Required work =
State how many lines of the records contain the string "utilization", and give no other information.

Content starts

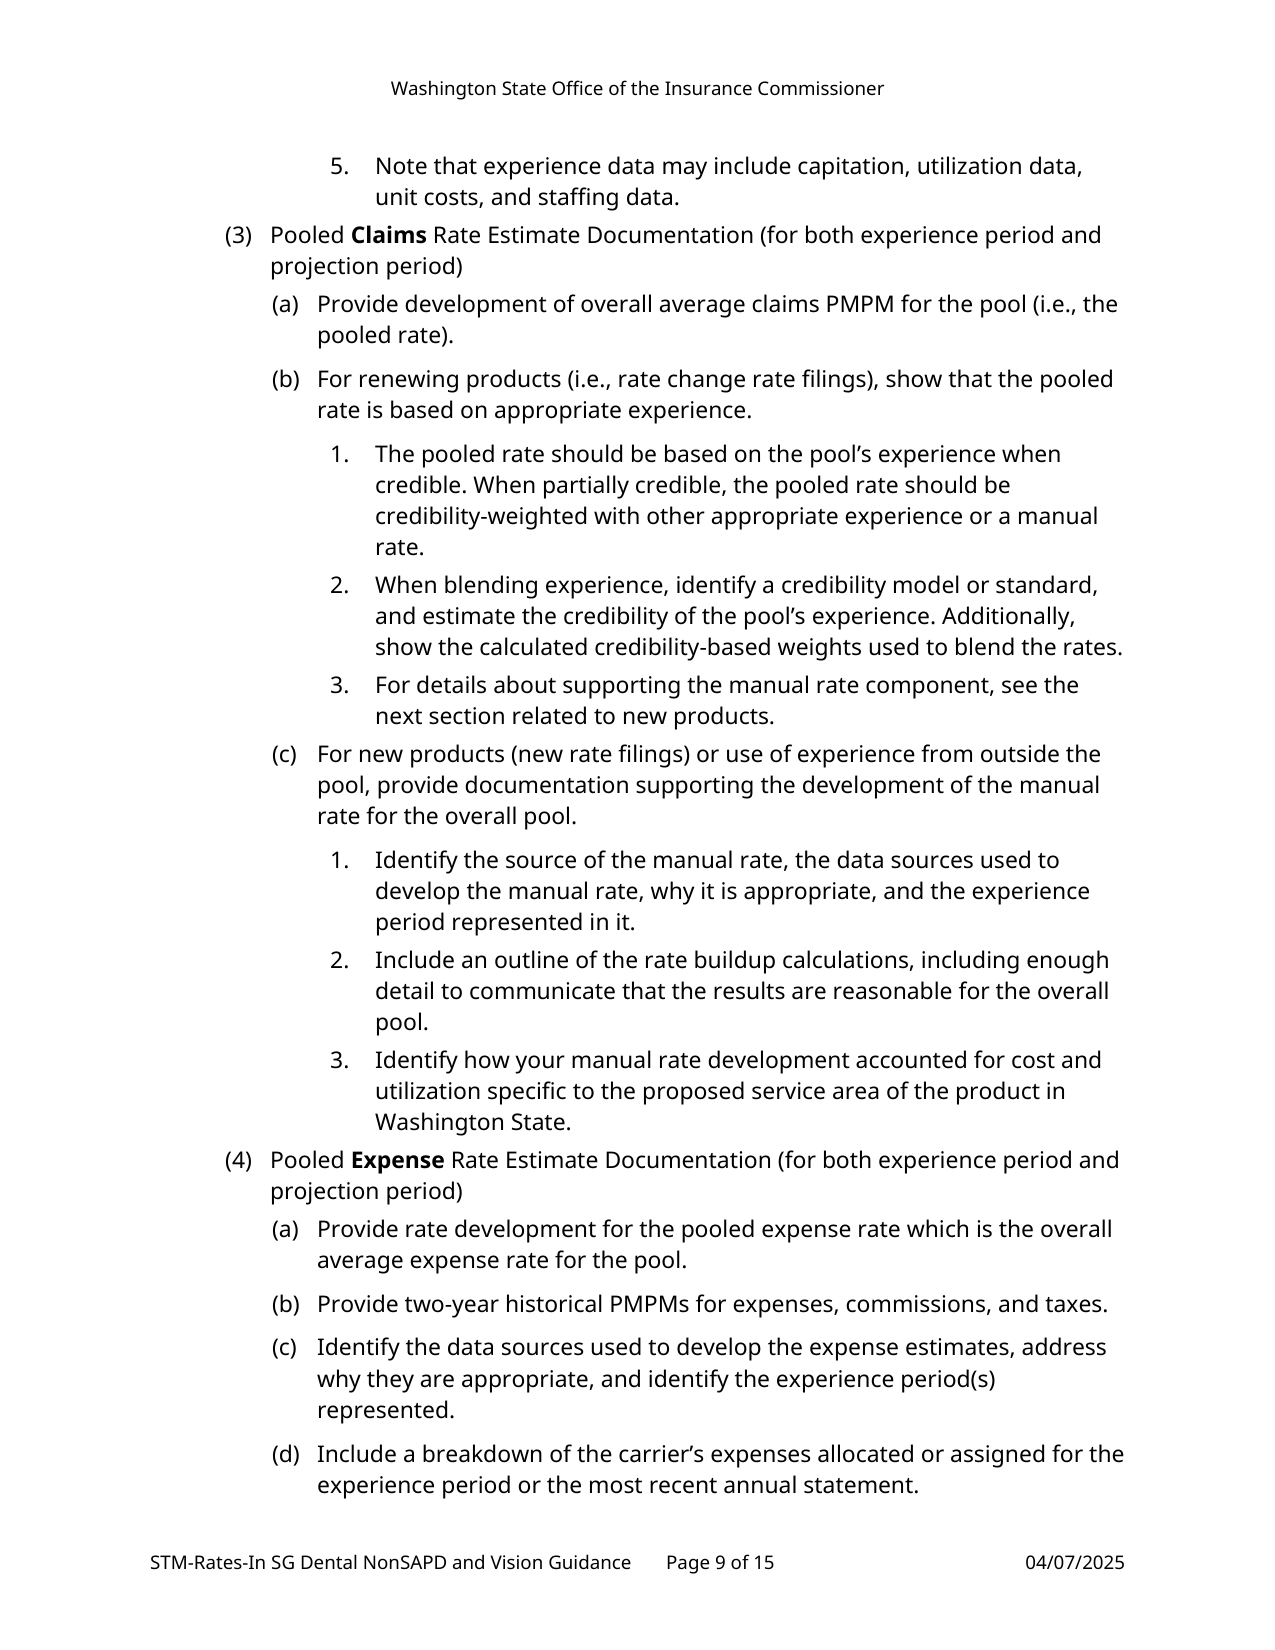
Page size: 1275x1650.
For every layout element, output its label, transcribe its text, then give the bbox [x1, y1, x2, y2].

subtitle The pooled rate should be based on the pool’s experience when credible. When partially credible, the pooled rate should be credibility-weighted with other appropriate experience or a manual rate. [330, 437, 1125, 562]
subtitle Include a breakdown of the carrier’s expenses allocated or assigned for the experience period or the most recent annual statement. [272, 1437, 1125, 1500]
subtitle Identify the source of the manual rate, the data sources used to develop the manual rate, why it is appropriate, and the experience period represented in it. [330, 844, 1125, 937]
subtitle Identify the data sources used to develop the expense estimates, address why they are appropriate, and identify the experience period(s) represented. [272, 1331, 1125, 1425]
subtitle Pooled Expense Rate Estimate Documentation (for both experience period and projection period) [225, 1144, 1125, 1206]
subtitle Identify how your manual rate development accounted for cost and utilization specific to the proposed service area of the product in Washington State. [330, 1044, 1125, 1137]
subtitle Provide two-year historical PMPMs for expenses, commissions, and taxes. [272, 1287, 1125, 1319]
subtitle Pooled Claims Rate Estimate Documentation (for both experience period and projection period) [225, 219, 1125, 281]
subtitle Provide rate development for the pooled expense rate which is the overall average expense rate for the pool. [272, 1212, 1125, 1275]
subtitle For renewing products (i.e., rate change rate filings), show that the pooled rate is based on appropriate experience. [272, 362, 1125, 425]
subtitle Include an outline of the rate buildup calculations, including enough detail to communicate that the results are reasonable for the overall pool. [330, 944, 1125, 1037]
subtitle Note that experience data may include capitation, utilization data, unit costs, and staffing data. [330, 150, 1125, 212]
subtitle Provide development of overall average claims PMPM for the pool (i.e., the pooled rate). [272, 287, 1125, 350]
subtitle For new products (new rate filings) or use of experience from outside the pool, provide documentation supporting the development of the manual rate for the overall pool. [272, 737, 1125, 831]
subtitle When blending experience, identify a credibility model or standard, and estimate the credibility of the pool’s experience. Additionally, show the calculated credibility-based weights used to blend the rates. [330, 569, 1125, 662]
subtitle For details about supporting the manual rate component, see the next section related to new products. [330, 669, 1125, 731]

Content ends
Content starts

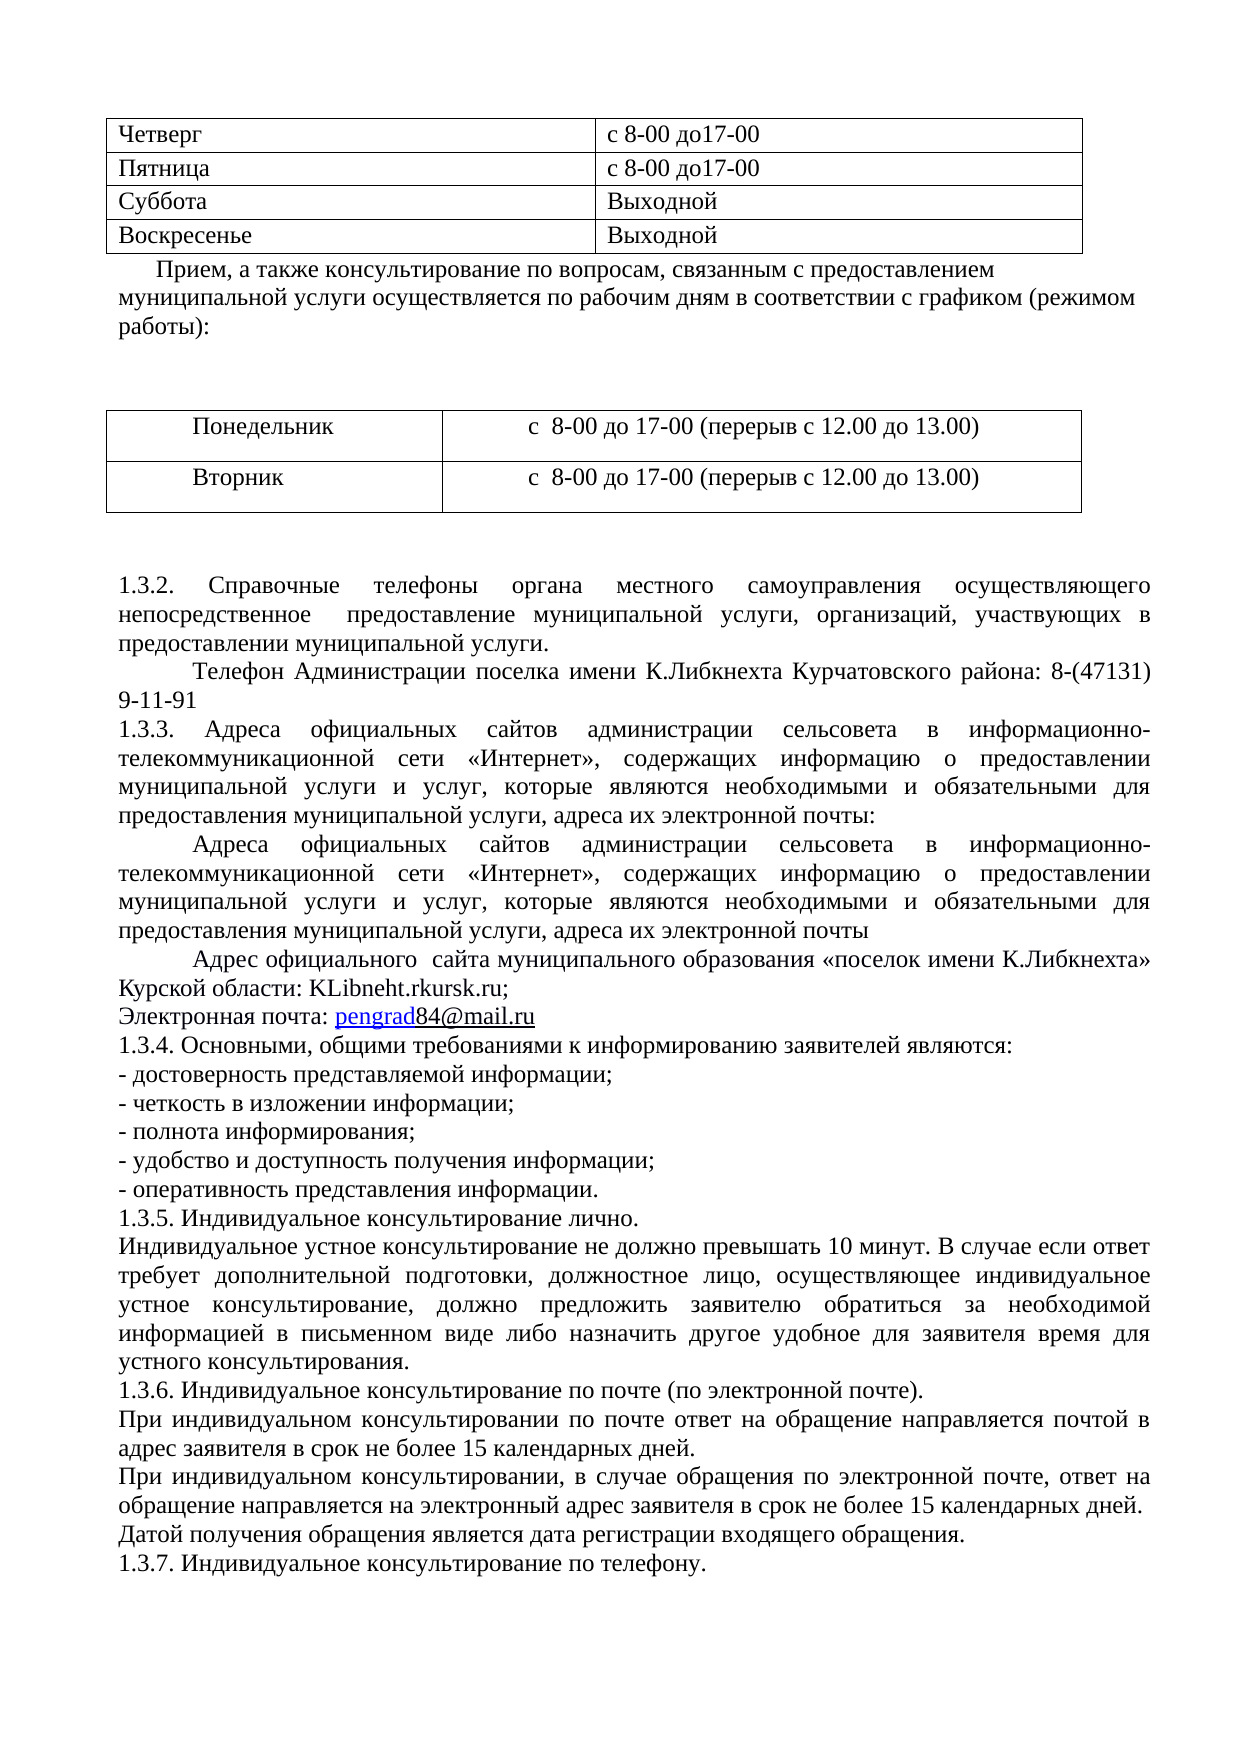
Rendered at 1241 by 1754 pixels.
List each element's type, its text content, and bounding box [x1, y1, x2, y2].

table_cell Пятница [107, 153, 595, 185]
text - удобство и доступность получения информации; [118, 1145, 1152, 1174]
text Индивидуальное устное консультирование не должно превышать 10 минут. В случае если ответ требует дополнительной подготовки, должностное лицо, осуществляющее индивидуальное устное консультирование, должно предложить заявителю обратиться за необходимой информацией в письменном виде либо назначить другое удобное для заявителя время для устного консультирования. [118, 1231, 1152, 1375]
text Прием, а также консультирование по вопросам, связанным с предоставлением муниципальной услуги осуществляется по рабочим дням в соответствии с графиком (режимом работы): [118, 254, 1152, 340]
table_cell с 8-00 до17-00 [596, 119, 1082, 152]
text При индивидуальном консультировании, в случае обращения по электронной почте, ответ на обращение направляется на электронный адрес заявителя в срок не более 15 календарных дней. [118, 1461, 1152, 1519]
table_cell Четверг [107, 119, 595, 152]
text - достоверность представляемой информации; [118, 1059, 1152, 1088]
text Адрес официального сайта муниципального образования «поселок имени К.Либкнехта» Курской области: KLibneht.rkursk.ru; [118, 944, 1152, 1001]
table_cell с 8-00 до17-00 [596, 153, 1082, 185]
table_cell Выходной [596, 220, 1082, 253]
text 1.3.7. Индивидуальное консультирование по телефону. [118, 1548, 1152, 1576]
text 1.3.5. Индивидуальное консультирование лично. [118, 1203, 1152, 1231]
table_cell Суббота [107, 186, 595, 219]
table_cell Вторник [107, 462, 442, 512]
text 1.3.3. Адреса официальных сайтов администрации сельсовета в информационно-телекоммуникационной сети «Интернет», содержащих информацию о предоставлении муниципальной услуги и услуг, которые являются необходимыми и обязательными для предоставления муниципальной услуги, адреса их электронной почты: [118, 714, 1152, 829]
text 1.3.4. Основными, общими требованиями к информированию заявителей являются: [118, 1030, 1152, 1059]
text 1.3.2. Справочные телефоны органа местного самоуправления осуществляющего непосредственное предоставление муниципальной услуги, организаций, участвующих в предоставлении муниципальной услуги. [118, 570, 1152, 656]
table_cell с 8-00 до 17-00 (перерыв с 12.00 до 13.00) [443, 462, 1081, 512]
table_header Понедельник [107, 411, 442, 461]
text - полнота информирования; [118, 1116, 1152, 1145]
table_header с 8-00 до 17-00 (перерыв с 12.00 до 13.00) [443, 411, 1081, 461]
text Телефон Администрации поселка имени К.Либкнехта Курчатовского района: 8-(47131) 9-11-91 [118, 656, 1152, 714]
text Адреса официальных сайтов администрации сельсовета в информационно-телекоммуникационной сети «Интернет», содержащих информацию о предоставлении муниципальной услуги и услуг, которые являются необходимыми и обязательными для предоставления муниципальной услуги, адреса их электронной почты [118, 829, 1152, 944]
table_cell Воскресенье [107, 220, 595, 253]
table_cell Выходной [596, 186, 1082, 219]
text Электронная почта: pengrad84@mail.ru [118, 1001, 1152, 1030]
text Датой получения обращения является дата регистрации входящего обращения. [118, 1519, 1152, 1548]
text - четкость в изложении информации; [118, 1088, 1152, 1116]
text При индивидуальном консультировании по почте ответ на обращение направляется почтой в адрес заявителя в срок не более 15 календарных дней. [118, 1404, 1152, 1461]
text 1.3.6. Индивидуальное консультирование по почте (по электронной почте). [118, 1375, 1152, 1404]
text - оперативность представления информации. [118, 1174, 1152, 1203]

Content ends

Answer to this exercise =
2